Friday, February 24, 2006

Steve Gilmore Reviews: Pagoda - Ripple Effect

Artist: Pagoda
Title: Ripple Effect

A million years ago on another site very far from here, I first came across Cape Town based Pagoda but lost contact with him when I moved over to Soundclick. On the internet, though, everything comes around again because lo and behold, he turned up a little while ago on MP3 Unsigned complete with new material. I have to say - in my own defense - that I am not a big fan of trance or techno (which is what Gert (aka Pagoda) specialises in ever since I've known him, but even so he has given me a couple of decent listens in the past so I'm always up for another.

Especially if there is a couple of years break in between ;)

I wish I could have welcomed Gert back with a nice review but, unfortunately, this is not to be the case. It isn't because all the bits that make up this track are not up to scratch, they are. It isn't that I have a well known antipathy to the genre, as I do but I have to put that predjudice aside when reviewing. Nope, where this track falls down to me is in that all-important flow.... Mind you, I also have a real problem with the bedrock of the track, a wooly, woefully inadequate kick drum that somehow just doesn't pump the beat anywhere near hard enough for the genre. Moreover, add the flow problem to this jumble and it just doesn't pull it off.

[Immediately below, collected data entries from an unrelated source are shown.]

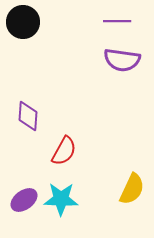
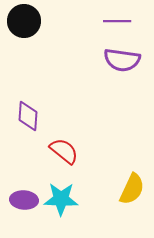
black circle: moved 1 px right, 1 px up
red semicircle: rotated 80 degrees counterclockwise
purple ellipse: rotated 40 degrees clockwise
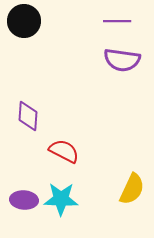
red semicircle: rotated 12 degrees counterclockwise
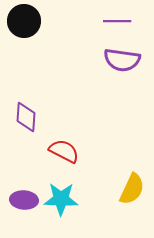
purple diamond: moved 2 px left, 1 px down
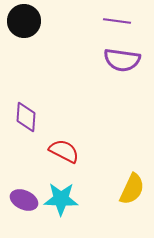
purple line: rotated 8 degrees clockwise
purple ellipse: rotated 20 degrees clockwise
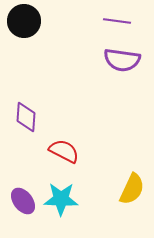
purple ellipse: moved 1 px left, 1 px down; rotated 28 degrees clockwise
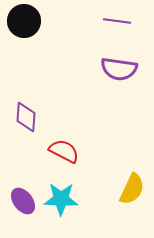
purple semicircle: moved 3 px left, 9 px down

Only my opinion of course, but this is an opinion based on hearing several tracks of this type every month and KNOWING what the competition is up to. Firstly having a almost 2 minute intro into this track may work well - and probably does - on a dancefloor but the more sedentary (read lazy bastards) among us may not be too taken by it. Secondly, once the track starts (it's a sort of mix of electro-pop and Gorgio Moroder disco bass sequences) it's very disjointedness (too many breaks and electronic nooodlings) makes it - to my ears - a not solid enough dance beat. Surely that kinda defeats the whole object of the exercise? Hey don't take my word for it cos wtf would I know, but that's how this track sounds to me. At 6:28, this is no spring chicken either, it takes a lot of different things to fill up six and a bit minutes and this just doesn't try enough diversity - or rather what diversity it does employ is in the off-beat, slower sections. So, welcome back matey, and I wish I could have had better news but hey, you've got plenty more right??